Since the first observance of the International Day for the Eradication of Poverty on 17th October 1987, the signs of a worsening global environment have become consistently visible: record breaking temperatures, diminishing ice cover and rising sea levels, collapsing biodiversity, and increased extreme weather events. The deterioration of nature diminishes access to water and food, negatively undermines human health and wellbeing, and impacts on the ability of vulnerable populations to sustain livelihoods, and cope and adapt to climate extremes.

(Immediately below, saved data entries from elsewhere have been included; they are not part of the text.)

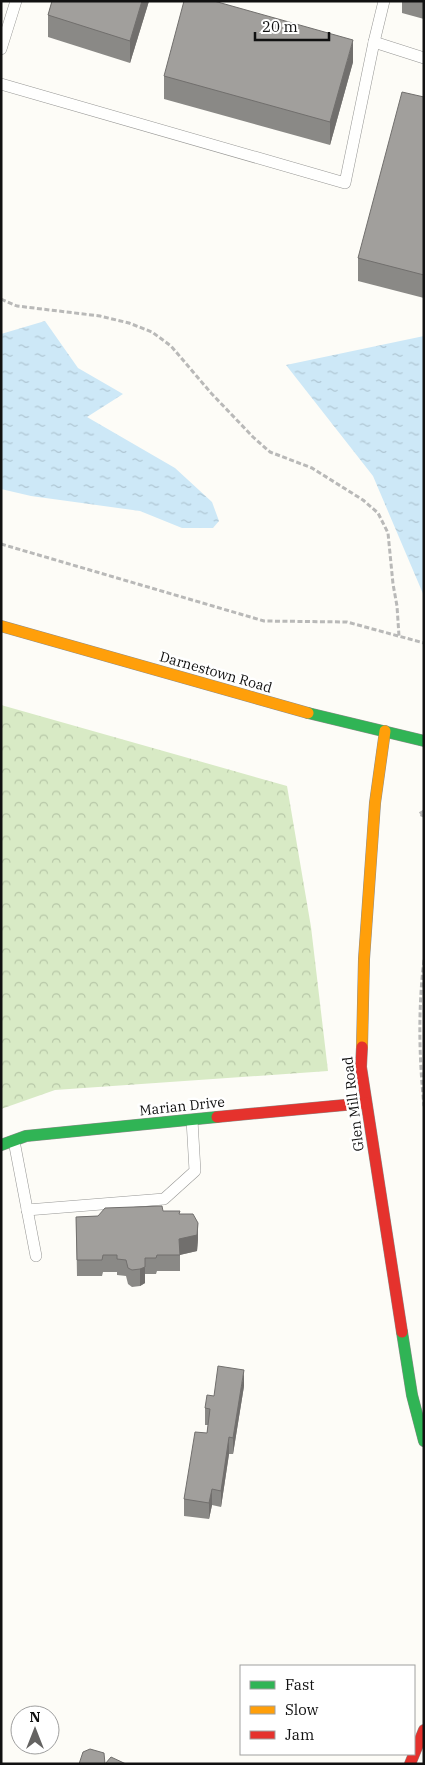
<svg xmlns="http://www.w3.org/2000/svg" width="425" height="1765" viewBox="0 0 425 1765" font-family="'IBM Plex Serif',serif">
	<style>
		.forest { fill: url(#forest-crowns) }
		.water { fill: url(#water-ripples) }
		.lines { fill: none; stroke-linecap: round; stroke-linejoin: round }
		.lane-casing { stroke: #979795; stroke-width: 12 }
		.fast-casing { stroke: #8e8d8b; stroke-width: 12 }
		.slow-casing { stroke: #8e8d8b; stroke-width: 12 }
		.jam-casing { stroke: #8e8d8b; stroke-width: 12 }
		.path { stroke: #b9b9b8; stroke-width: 3; stroke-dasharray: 5 2.5; stroke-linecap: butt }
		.lane { stroke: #fffffe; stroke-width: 11 }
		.fast { stroke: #30b455; stroke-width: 11 }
		.slow { stroke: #ff9f0a; stroke-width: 11 }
		.jam { stroke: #e5322d; stroke-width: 11 }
		.wall { fill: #8a8986 }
		.shaded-wall { fill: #716f6d }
		.building { fill: #a19f9c; stroke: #716f6d }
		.labels { text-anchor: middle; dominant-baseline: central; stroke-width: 5; stroke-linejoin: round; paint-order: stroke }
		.street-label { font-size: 14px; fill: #111; stroke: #fff }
	</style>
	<defs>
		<pattern id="forest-crowns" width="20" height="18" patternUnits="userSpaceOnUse" patternTransform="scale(1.25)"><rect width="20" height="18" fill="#d8eac5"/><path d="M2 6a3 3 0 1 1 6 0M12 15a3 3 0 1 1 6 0" fill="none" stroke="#b8c8a8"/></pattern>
		<pattern id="water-ripples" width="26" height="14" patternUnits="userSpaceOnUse" patternTransform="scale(1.25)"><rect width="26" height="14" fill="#cde8f7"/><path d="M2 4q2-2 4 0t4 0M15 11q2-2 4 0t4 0" fill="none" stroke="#afc6d3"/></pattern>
	</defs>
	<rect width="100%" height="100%" fill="#fdfcf7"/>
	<polygon class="forest" points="1,705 287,786 311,927 328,1071 55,1090 1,1109"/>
	<g class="water">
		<polygon points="45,321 78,368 123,394 87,417 175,468 212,502 219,521 213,528 182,528 140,511 31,496 1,489 1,334"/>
		<polygon points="424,336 424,596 373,476 286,365"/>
	</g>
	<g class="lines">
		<defs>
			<g id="lane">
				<polyline points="374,42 424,58"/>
				<polyline points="1,49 16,1"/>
				<polyline points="1,84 345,183 374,42 384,1"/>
				<polyline points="14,1141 36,1256"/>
				<polyline points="27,1210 164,1199 195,1171 192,1120"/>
			</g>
			<g id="fast">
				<polyline points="308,713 424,741"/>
				<polyline points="1,1145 26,1136 217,1117"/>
				<polyline points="402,1332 412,1395 424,1441"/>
			</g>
			<g id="slow">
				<polyline points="1,626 308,713"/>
				<polyline points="362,1047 364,959 375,803 385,731"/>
			</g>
			<g id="jam">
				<polyline points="362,1047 361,1067 402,1332"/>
				<polyline points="217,1117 366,1103"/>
				<polyline points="410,1764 424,1730"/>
			</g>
		</defs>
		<use href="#lane" class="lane-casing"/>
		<use href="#fast" class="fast-casing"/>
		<use href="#slow" class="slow-casing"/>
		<use href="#jam" class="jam-casing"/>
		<g class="path">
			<polyline points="1,299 17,306 100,316 129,323 152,332 171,346 211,393 253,437 270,452 312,468 363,500 378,513 388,533 393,584 397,606 399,636"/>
			<polyline points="1,544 264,621 347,622 424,643"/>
			<polyline points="424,811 419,814 424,816"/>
			<path d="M424 960C418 1009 419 1057 424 1106"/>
		</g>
		<use href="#lane" class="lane"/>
		<use href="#fast" class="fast"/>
		<use href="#slow" class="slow"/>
		<use href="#jam" class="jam"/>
	</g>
	<g class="wall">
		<polygon points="52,1 149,1 130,63 48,37 48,15"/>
		<polygon points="402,1 424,1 424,19 402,13"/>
		<polygon points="353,62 330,145 164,99 164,76"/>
		<polygon points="424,97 424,298 358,281 358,258"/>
		<polygon points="163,1211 180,1214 198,1239 197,1251 180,1255 180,1271 157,1271 156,1274 145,1274 145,1283 140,1286 132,1287 128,1284 126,1276 117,1275 117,1272 103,1272 102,1276 77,1276 76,1217 98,1216"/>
		<polygon points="244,1386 233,1454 229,1454 221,1507 212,1505 209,1519 184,1516 184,1499 207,1433 208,1425 205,1425 205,1408 214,1396"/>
	</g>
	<g class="shaded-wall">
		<polygon points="142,1 149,1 130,63 130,41"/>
		<polygon points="353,40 353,62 330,145 330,122"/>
		<polygon points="198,1223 198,1239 197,1251 179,1255 179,1239"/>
		<polygon points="145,1267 145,1283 140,1286 140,1269"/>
		<polygon points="244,1370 244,1386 233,1454 233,1438"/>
		<polygon points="229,1437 229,1454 221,1507 221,1491"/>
		<polygon points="212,1489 212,1505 209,1519 209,1503"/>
	</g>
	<g class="building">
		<polygon points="52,1 142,1 130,41 48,15"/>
		<polygon points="184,1 214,1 353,40 330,122 164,76"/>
		<polygon points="402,92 424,97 424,275 358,258"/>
		<polygon points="162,1206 163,1211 180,1211 179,1214 193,1214 198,1223 197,1235 179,1239 180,1255 157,1255 156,1258 145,1258 145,1267 140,1269 132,1270 128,1268 126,1260 117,1259 117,1255 103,1255 102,1260 77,1260 76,1217 98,1216 105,1208"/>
		<polygon points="218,1366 244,1370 233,1438 229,1437 221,1491 212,1489 209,1503 184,1499 195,1432 207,1433 210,1409 205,1408 207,1395 214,1396"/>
		<polygon points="90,1749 104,1753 105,1764 111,1757 126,1764 79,1764 83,1752"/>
	</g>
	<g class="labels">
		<g class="street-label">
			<text transform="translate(216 672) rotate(16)">Darnestown Road</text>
			<text transform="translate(353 1104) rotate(-97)">Glen Mill Road</text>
			<text transform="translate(182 1106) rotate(-6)">Marian Drive</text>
		</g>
	</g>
	<rect width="425" height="1765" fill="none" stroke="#111111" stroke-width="5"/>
	<rect x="240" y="1665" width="175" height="90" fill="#ffffff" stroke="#a0a0a0"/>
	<rect x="250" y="1681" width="25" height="8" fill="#30b455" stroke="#a0a0a0"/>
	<text x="285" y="1690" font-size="15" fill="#111111">Fast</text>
	<rect x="250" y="1706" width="25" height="8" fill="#ff9f0a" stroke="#a0a0a0"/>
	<text x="285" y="1715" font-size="15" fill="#111111">Slow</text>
	<rect x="250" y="1731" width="25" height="8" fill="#e5322d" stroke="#a0a0a0"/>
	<text x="285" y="1740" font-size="15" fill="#111111">Jam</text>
	<g transform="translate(35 1730)"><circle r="24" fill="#ffffff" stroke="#a0a0a0"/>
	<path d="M0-4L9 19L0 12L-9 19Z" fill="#646362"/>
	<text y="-8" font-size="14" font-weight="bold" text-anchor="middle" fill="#111111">N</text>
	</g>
	<path d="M255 32v8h74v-8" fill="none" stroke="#111111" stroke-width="2.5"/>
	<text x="262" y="32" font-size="15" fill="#111111" stroke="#ffffff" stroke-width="4" paint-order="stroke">20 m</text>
</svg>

In many parts of the world, poverty is also the outcome of an exploitive economic paradigm which increasingly, commodifies nature and prioritises profit over environmental wellbeing. Consider water, for example. Despite its scarcity, and despite access to safe drinkable water being a basic human right, there is a growing tendency towards the commodification of its supply. Sectors such as mining and oil extraction, large scale agribusiness, and logging – the products of which are heavily intertwined into our daily lives – drive the mass consumption of land and forests and drive poverty through the displacement of communities and violation of human rights. The crisis of global poverty and the death of nature are not independent, but closely intertwined. The earth’s ecological limits are being surpassed; the gap between rich and poor widens.
The theme of this year’s International Day for the Eradication of Poverty is “Coming together with those furthest behind to build an inclusive world of universal respect for human rights and dignity”. Building an inclusive world must involve taking just, timely and transformative action to mitigate climate change and halt global environmental degradation. Only a proper diagnosis, however, of the causes that underpin the relationship between poverty and environmental destruction, can lead us to the right solutions. By refraining from the mass consumption of the surroundings of the poor; perhaps it is wealth that needs to be eradicated, not poverty.